Part of the brook flows underneath Reading town centre before rejoining the Kennet by Reading Abbey. It powered the watermill of Reading Abbey, hence its name of the Holy Brook.
A side stream of the brook runs into the Kennet again at Calcot and also powered the Calcot Water Mill, which was owned by Reading Abbey. Some parts of the channel are natural, whilst other parts were created in medieval times to supply water to water mills and fish ponds. The Holy Brook is part of a network of streams which drain the Kennet Water Meadows, one of the few remaining areas of open countryside close to the centre of Reading. The area is an important, accessible open space, valued for both wildlife and recreation, including walking, fishing and bird watching.
The Holy Brook is recognised as a key spawning habitat for coarse fish, particularly barbel and chub.
Its waterbody status is moderate due to dissolved oxygen.

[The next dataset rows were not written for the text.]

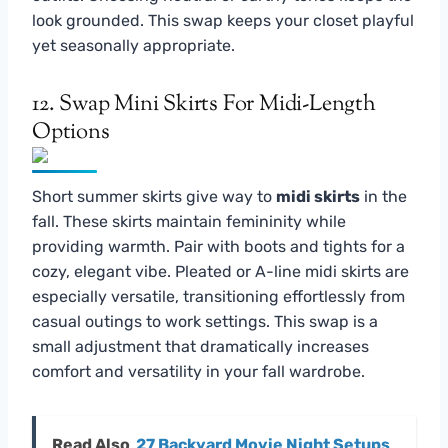
look grounded. This swap keeps your closet playful
yet seasonally appropriate.
12. Swap Mini Skirts For Midi-Length
Options
Short summer skirts give way to
midi skirts
in the
fall. These skirts maintain femininity while
providing warmth. Pair with boots and tights for a
cozy, elegant vibe. Pleated or A-line midi skirts are
especially versatile, transitioning effortlessly from
casual outings to work settings. This swap is a
small adjustment that dramatically increases
comfort and versatility in your fall wardrobe.
Read Also
27 Backyard Movie Night Setups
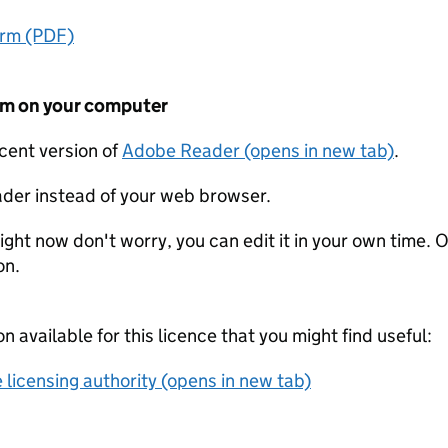
orm (PDF)
form on your computer
ecent version of
Adobe Reader (opens in new tab)
.
der instead of your web browser.
ight now don't worry, you can edit it in your own time. O
on.
on available for this licence that you might find useful:
 licensing authority (opens in new tab)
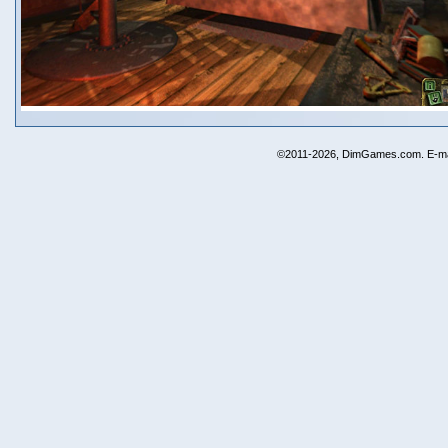
©2011-2026, DimGames.com. E-ma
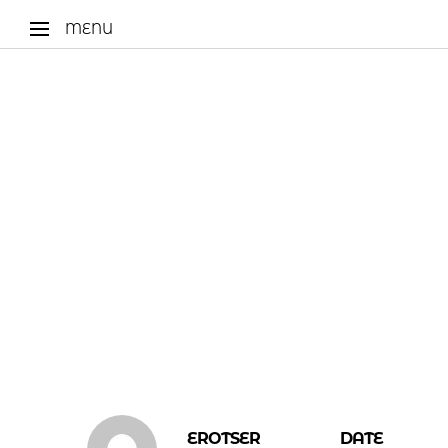
MENU
EROTSER
DATE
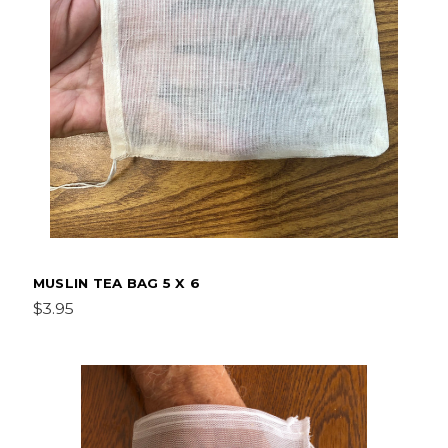
MUSLIN TEA BAG 5 X 6
$3.95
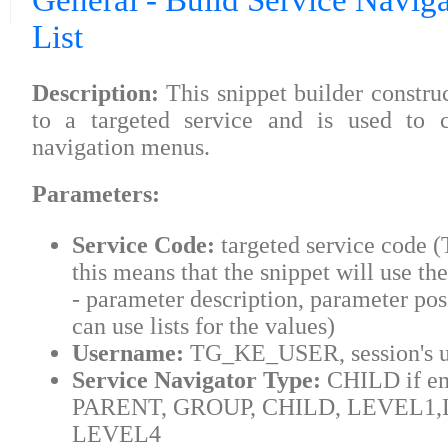
General - Build Service Naviga
List
Description:
This snippet builder construct
to a targeted service and is used to c
navigation menus.
Parameters:
Service Code:
targeted service code
this means that the snippet will use the
- parameter description, parameter pos
can use lists for the values)
Username:
TG_KE_USER, session's u
Service Navigator Type:
CHILD if em
PARENT, GROUP, CHILD, LEVEL1,
LEVEL4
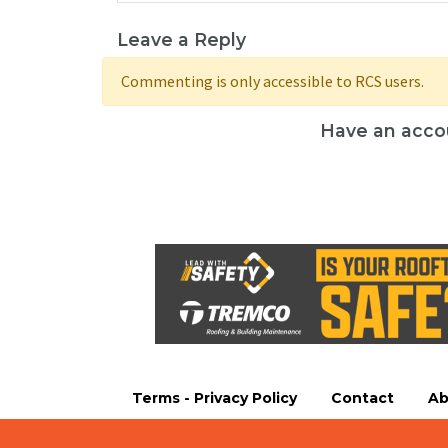
Leave a Reply
Commenting is only accessible to RCS users.
Have an acco
Terms - Privacy Policy
Contact
Ab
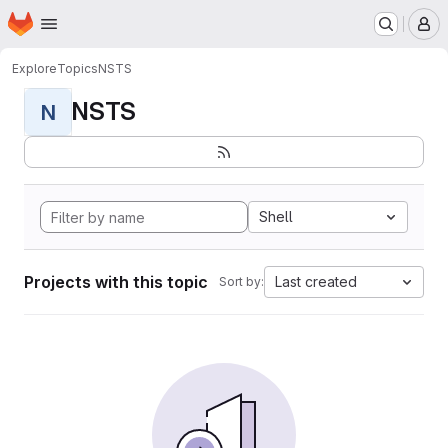
Homepage
Skip to main content
M
Explore
Topics
NSTS
NSTS
N
Shell
Projects with this topic
Last created
Sort by:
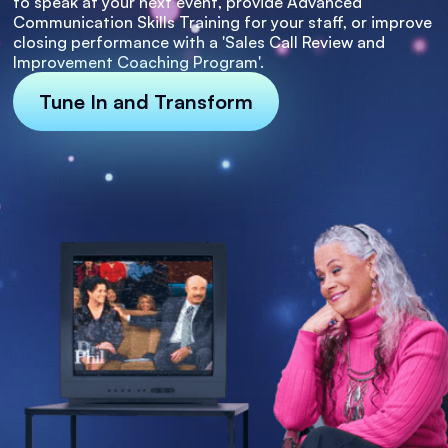
to speak at your next event, provide Advanced
Communication Skills Training for your staff, or improve
closing performance with a 'Sales Call Review and
Improvement Coaching Program'.
Tune In and Transform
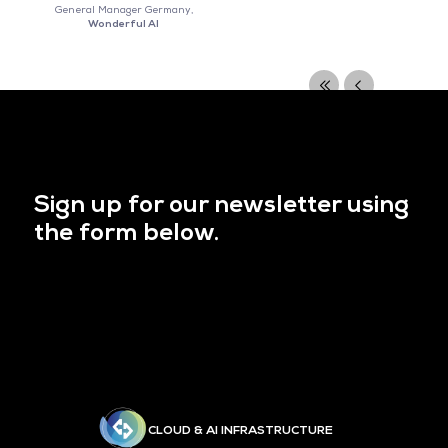
General Manager Germany,
Wonderful AI
Sign up for our newsletter using
the form below.
CLOUD & AI INFRASTRUCTURE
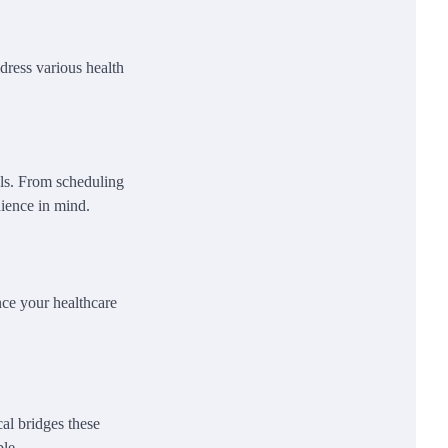
dress various health
ols. From scheduling
nience in mind.
ce your healthcare
al bridges these
ble.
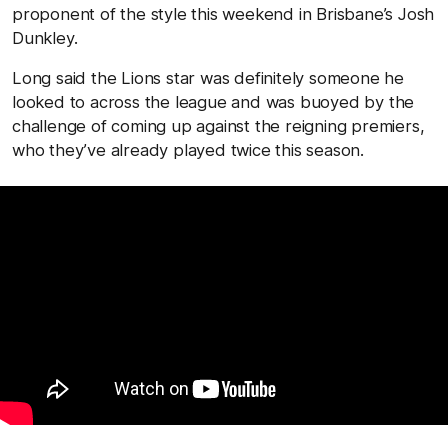
proponent of the style this weekend in Brisbane’s Josh
Dunkley.
Long said the Lions star was definitely someone he
looked to across the league and was buoyed by the
challenge of coming up against the reigning premiers,
who they’ve already played twice this season.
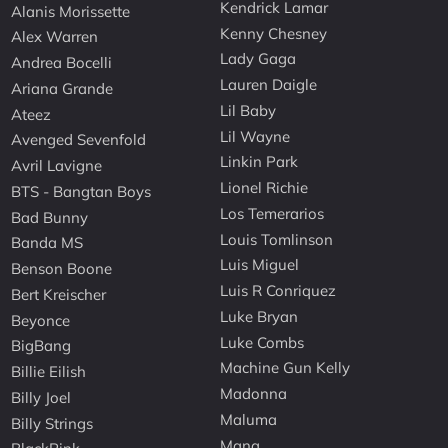
Kendrick Lamar
Alanis Morissette
Kenny Chesney
Alex Warren
Lady Gaga
Andrea Bocelli
Lauren Daigle
Ariana Grande
Lil Baby
Ateez
Lil Wayne
Avenged Sevenfold
Linkin Park
Avril Lavigne
Lionel Richie
BTS - Bangtan Boys
Los Temerarios
Bad Bunny
Louis Tomlinson
Banda MS
Luis Miguel
Benson Boone
Luis R Conriquez
Bert Kreischer
Luke Bryan
Beyonce
Luke Combs
BigBang
Machine Gun Kelly
Billie Eilish
Madonna
Billy Joel
Maluma
Billy Strings
Mana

- Source to weir at Rose Kiln Court: Calcot Mill forms a complete barrier to fish migration and causes a significant impoundment upstream. There is potential to achieve fish passage on at least one of the channels which exit the brook upstream of the mill by installing a technical fish pass and, as one of the structures around the mill is currently failing, there may be an opportunity to do some works in the near future. A walkover of the entire stretch is required to identify enhancement options.
- Reading: restoration is required on this stretch of the brook but is not compatible with the urbanised setting. We rely on planning gains as and when redevelopment takes place to secure enhancement work.
Burghclere Brook, Kingsclere Brook & Baughurst Brook
These brooks are southern tributaries of the River Enbourne. All except the Baughurst Brook rise on chalk, and all are important fish spawning streams. The Kingsclere Brook supports a small population of wild brown trout.
The waterbody status of Burghclere Brook is poor due to dissolved oxygen and land drainage. The waterbody status of Kingsclere Brook is moderate due to sewage discharge and groundwater abstraction. The waterbody status of Baughurst Brook is moderate due to dissolved oxygen and groundwater abstraction.
This channel is probably quite shaded and tree works may be an enhancement option. A walkover is required to establish if this is appropriate enhancement work considering this is a naturally woody stream, and to identify other enhancement options.
Maintenance of this reach should be limited to allow further recovery. A walkover is required to determine if fish passage is possible and if there is any benefit to removing the structures on this reach.
This reach would benefit from some in-channel enhancements, such as large woody debris. A walkover is required to determine other enhancement options, but tree works to reduce shading are a possibility.
Ecchinswell Brook flows into the River Enbourne. It is a significant stream, rising on chalk, and is accessible by public footpath. Ecchinswell is thought to have got its name from the Latin Eikena meaning ‘oak’, with the village and brook meaning ‘well by the oaks’. Its waterbody status is moderate due to dissolved oxygen, poor nutrient management and poor livestock management.
- The fluvial audit recommends that maintenance within the high sensitivity reaches should be minimal, focusing on riparian woodland management. The moderate/low sensitivity reaches offer opportunities for enhancement, continued low maintenance/restoring/planting of riparian trees and the re-creation of meanders.
- At Kisby’s Farm, on the lower half of the reach, the channel is dammed to form an artificial lake and this affects the nature of the channel up- and downstream; the RCS recommends removing the weir/dam and reinstating the original channel structure.
- A walkover is required to confirm the fluvial audit and RCS recommendations. Small-scale works, such as large woody debris and ‘roughening up’ the channel, will possibly be the most beneficial enhancements to make here.